*Exercise directions:*
Establish how many lines in the entries hold the string "grab". The number by itself is the whole answer.

*Entries provided:*

+--

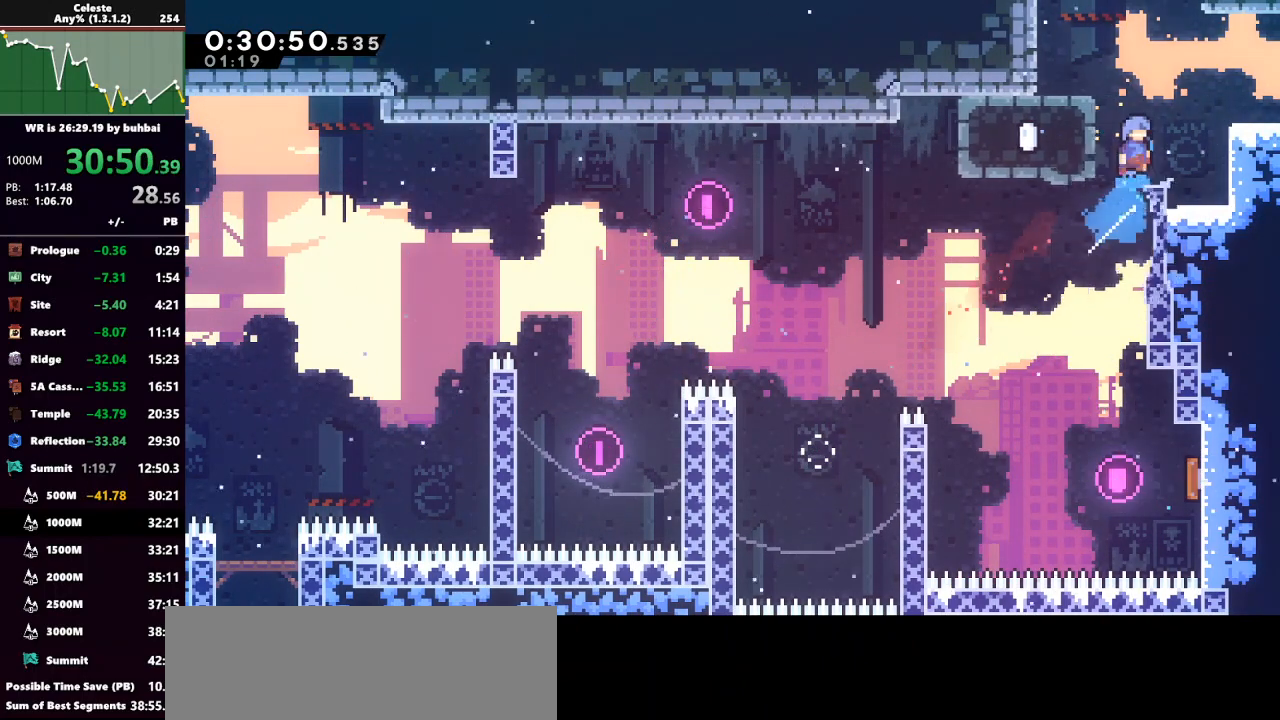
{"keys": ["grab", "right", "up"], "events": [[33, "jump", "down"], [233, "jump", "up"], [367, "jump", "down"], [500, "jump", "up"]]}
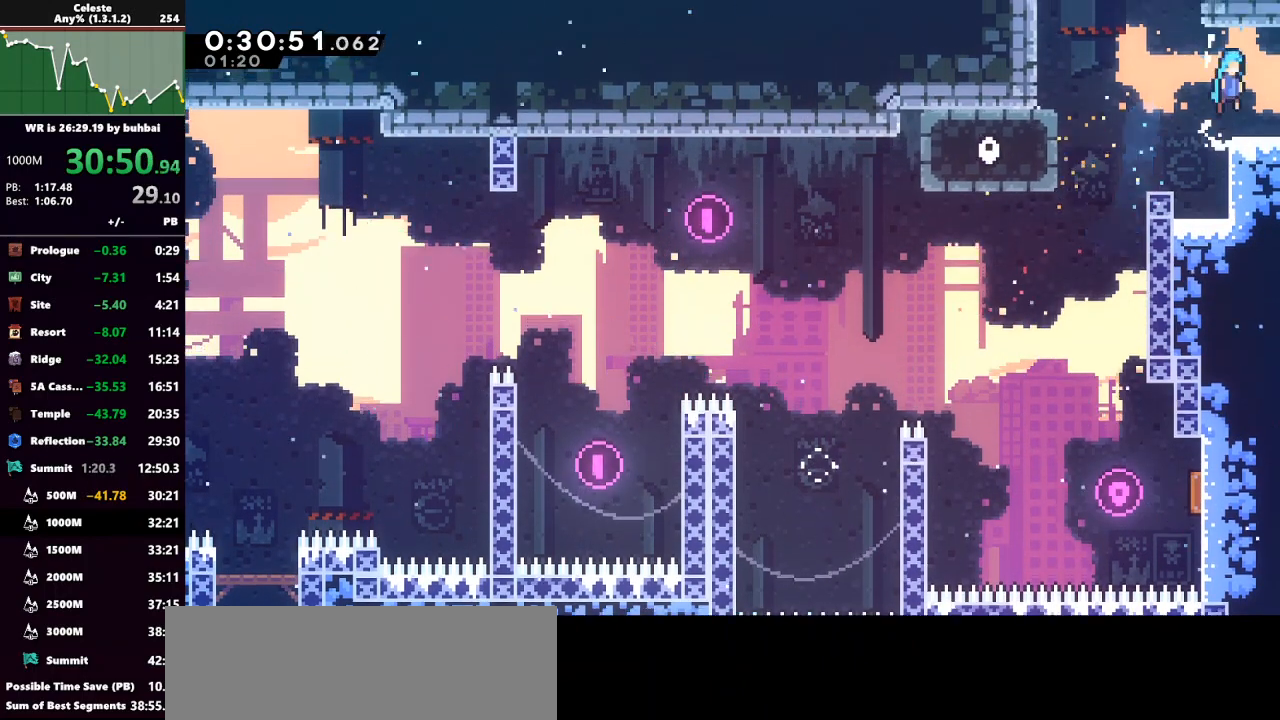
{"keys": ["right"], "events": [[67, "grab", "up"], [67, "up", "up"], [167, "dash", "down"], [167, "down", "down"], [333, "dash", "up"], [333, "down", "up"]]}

+--

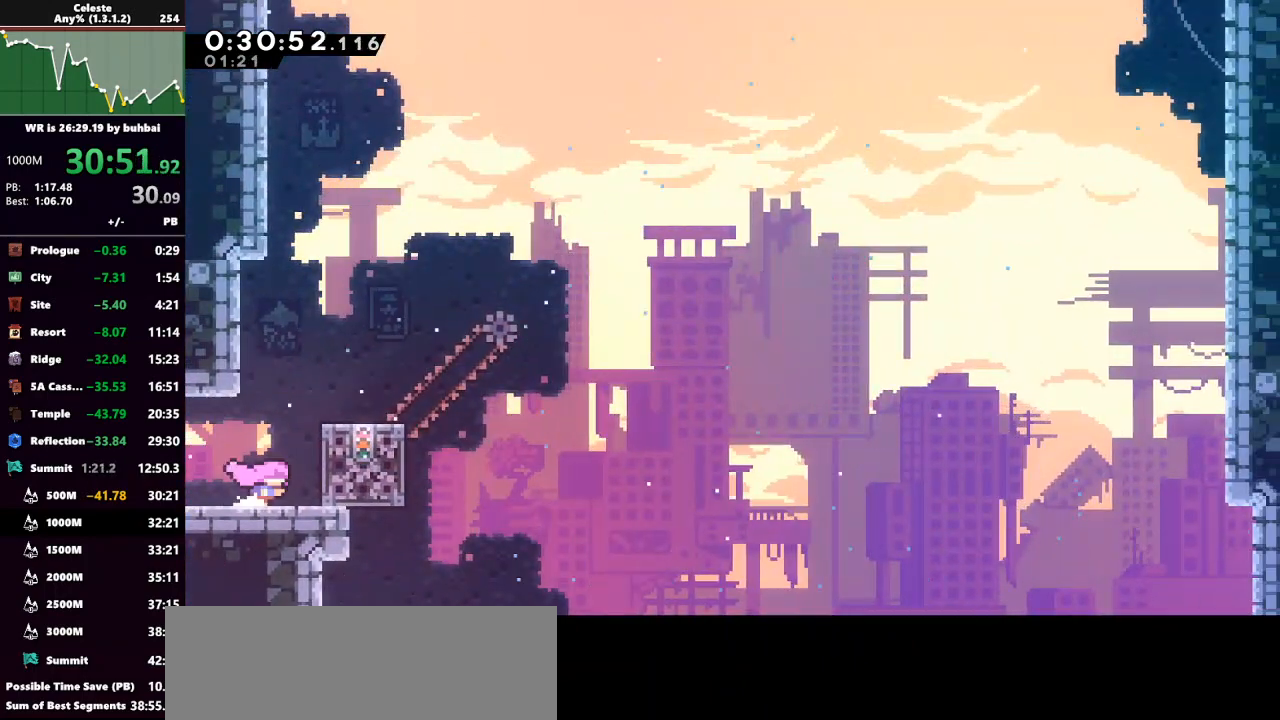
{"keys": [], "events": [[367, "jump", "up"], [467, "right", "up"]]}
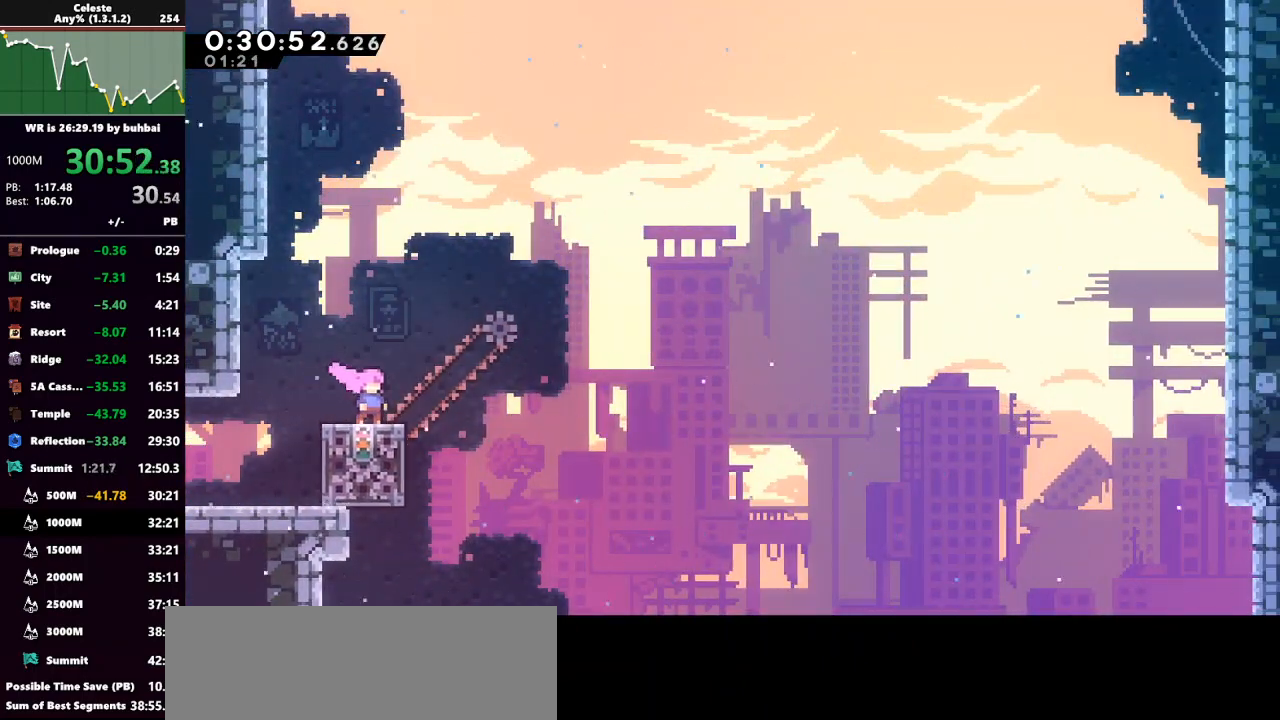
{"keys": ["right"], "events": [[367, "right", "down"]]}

+--

*Task result:*
2